Changing conditions in universities determine the ambivalence with which the Colombian academic faculty is debated. These changes have generated a resignification of academic work as an agency-creating element. A diversity of working conditions are found, according to the substantive functions of the university, or depending on whether the professor will exclusively teach in the classroom. By performing administrative tasks, both the research professor, as well as the vocational or academic professor, are required to re-signify and give a new meaning to their activities, depending on the contextual and organizational changes that the profession undergoes. On the other hand, the impermanence of the contractual link is a variable that has made the flexibilization of academic working conditions more common.
This study offers interesting perspectives for the exploration of how the meaning of the academic profession is shaped, with heterogeneous variables and methodologies that are not just quantitative, but qualitative and mixed, that tend to frame a bettering of the working conditions for university professors in order to minimize the psychosocial risk factors that are related to the university organization, which is understood as a working system with internal and globalized logics.

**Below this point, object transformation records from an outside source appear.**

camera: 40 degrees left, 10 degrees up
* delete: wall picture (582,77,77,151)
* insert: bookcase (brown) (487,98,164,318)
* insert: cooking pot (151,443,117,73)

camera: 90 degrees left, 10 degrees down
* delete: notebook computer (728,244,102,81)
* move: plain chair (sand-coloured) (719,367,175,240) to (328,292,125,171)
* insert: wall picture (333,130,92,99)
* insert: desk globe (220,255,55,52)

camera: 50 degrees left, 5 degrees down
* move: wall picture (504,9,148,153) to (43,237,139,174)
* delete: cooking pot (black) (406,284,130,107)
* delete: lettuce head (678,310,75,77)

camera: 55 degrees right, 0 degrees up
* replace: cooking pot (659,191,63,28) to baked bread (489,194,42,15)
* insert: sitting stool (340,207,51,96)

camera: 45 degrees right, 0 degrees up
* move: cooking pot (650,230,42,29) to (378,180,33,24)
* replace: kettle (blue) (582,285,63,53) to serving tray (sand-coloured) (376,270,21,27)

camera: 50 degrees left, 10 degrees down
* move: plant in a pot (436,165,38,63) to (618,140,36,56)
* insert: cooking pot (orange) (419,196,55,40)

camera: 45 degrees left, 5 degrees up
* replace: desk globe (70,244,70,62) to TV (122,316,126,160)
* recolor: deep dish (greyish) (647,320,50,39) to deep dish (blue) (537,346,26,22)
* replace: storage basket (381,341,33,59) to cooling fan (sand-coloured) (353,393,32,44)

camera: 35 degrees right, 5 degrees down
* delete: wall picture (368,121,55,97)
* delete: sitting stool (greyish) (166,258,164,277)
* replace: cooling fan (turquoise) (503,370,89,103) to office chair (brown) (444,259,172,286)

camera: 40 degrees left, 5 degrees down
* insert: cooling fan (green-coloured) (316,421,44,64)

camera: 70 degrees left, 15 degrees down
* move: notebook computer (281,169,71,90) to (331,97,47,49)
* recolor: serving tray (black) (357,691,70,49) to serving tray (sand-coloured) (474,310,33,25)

As a conclusion, it was found that there is a relationship between working conditions, well-being and the configuration of sense in the academic profession. Both in the global and national context, the transformations in the academic field show that the meaning related to the work experience is positively expressed as satisfaction and engagement and, on the other hand, work experience is negatively expressed as work overload and contractual fragility. In general, the information obtained gives an idea of transformations in the Colombian academic field and the impact that these transformations have on the sense of work in the teaching staff.
It is important for future studies to take into account the tensions between research standards and publishing issues in indexed journals, versus the research paper writing time, where there is an imbalance between academic activities and family life. By observing this imbalance, institutional policies and processes can be enriched in such a way that family life, work well-being and the balance work-family can be improved.